Container spot freight rates witnessed their steepest fall since the start of the pandemic this week as the Shanghai Containerized Freight Index plunged by more than 8%, losing 275 points over the week. The sharpest decline on the main east-west trades was on the Asia-US west coast transpacific route, which saw rates dip by $648 per feu, or 11.2%, to $5,134 per teu, taking rates down to a level not seen since last July. The Asia-US east coast trade was firmer, as congestion continues to affect ports on the eastern seaboard, but still fell 2.1% to $8,801 per feu. Volumes destined for Europe also saw lower rates, with the Asia-northern Europe leg and Asia-Mediterranean both falling by over 7% to $4,441 per teu and $5,071 per teu, respectively. The SCFI comprehensive index has now dropped by almost 40% since it peaked in January, and other indices show similar fortunes for freight rates. Except for a small and brief uptick at the beginning of June, the index has fallen in every week since the first week of January.

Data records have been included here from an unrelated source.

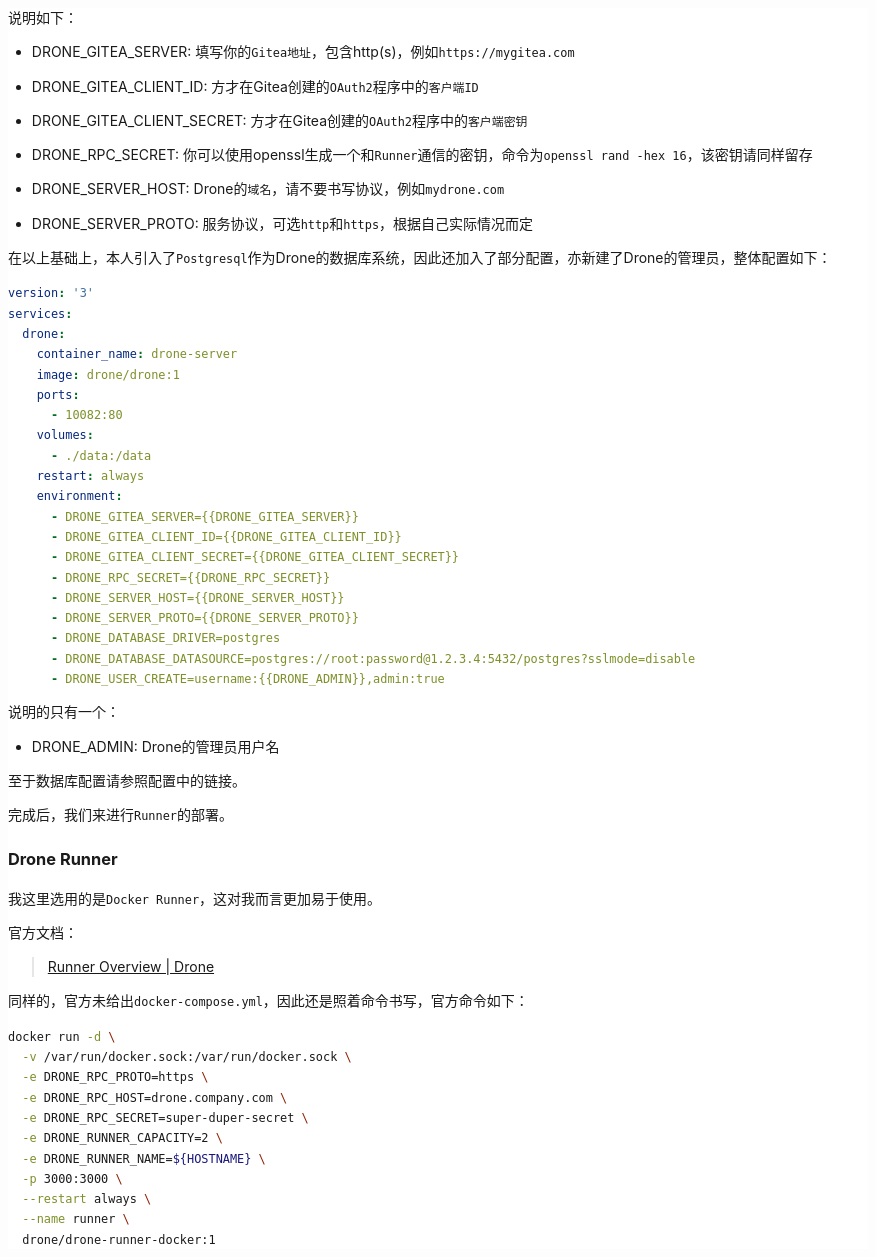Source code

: 说明如下：

* DRONE_GITEA_SERVER: 填写你的`Gitea地址`，包含http(s)，例如`https://mygitea.com`
* DRONE_GITEA_CLIENT_ID: 方才在Gitea创建的`OAuth2`程序中的`客户端ID`
* DRONE_GITEA_CLIENT_SECRET: 方才在Gitea创建的`OAuth2`程序中的`客户端密钥`
* DRONE_RPC_SECRET: 你可以使用openssl生成一个和`Runner`通信的密钥，命令为`openssl rand -hex 16`，该密钥请同样留存

* DRONE_SERVER_HOST: Drone的`域名`，请不要书写协议，例如`mydrone.com`
* DRONE_SERVER_PROTO: 服务协议，可选`http`和`https`，根据自己实际情况而定

在以上基础上，本人引入了`Postgresql`作为Drone的数据库系统，因此还加入了部分配置，亦新建了Drone的管理员，整体配置如下：

```yaml
version: '3'  
services:
  drone:
    container_name: drone-server
    image: drone/drone:1
    ports:
      - 10082:80
    volumes:
      - ./data:/data
    restart: always
    environment:
      - DRONE_GITEA_SERVER={{DRONE_GITEA_SERVER}}
      - DRONE_GITEA_CLIENT_ID={{DRONE_GITEA_CLIENT_ID}}
      - DRONE_GITEA_CLIENT_SECRET={{DRONE_GITEA_CLIENT_SECRET}}
      - DRONE_RPC_SECRET={{DRONE_RPC_SECRET}}
      - DRONE_SERVER_HOST={{DRONE_SERVER_HOST}}
      - DRONE_SERVER_PROTO={{DRONE_SERVER_PROTO}}
      - DRONE_DATABASE_DRIVER=postgres
      - DRONE_DATABASE_DATASOURCE=postgres://root:password@1.2.3.4:5432/postgres?sslmode=disable
      - DRONE_USER_CREATE=username:{{DRONE_ADMIN}},admin:true
```

说明的只有一个：

* DRONE_ADMIN: Drone的管理员用户名

至于数据库配置请参照配置中的链接。

完成后，我们来进行`Runner`的部署。

### Drone Runner

我这里选用的是`Docker Runner`，这对我而言更加易于使用。

官方文档：

> [Runner Overview | Drone](https://docs.drone.io/runner/docker/overview/)

同样的，官方未给出`docker-compose.yml`，因此还是照着命令书写，官方命令如下：

```bash
docker run -d \
  -v /var/run/docker.sock:/var/run/docker.sock \
  -e DRONE_RPC_PROTO=https \
  -e DRONE_RPC_HOST=drone.company.com \
  -e DRONE_RPC_SECRET=super-duper-secret \
  -e DRONE_RUNNER_CAPACITY=2 \
  -e DRONE_RUNNER_NAME=${HOSTNAME} \
  -p 3000:3000 \
  --restart always \
  --name runner \
  drone/drone-runner-docker:1
```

The slide in spot rates across the board comes at a time when rates are normally at their highest as shippers push to get slots for peak season cargoes. But as Lloyd’s List reported earlier this week, declining spot rates on transpacific trade have yet to find the floor, with the lowest price reported to be at $3,700 per feu on routes to the US west coast. Data from Shifl also shows that the freight rate from China to the US west coast is set to fall below the $5,000 per feu mark for the first time since the pandemic-driven price hike. It expects the China-US west coast rate to fall to $4,900 per feu on average in September, a fall of 72% from a high of $17,500 per feu in September 2021. “While spot rates continue to decline, they are still more than three times higher than they were prior to the pandemic,” said Shifl chief executive Shabsie Levy. “The rates are at levels far lower than at the beginning of 2022, when consumer demand was very high. The pace of this continued decline points to the market returning to some semblance of the new normal.”

Xeneta chief analyst Peter Sand warned that this year’s peak season was likely to be “different this time around. Right now, the market is full of uncertainty. Not only is there the geopolitics, but there is also the global economic situation. There is a question over where volumes are heading.”

Analysts at Maritime Strategies International also warned that the peak season this year was likely to be a flat affair. “Overall, it is now clear that the industry’s traditional peak season and the port congestion in China, Europe and the US east coast are not enough to increase freight rates or even keep them at their still abnormally high current levels,” MSI said. “The significant downward risks on the demand side will keep pushing spot freight rates on the main lane head hauls further down in the coming weeks.”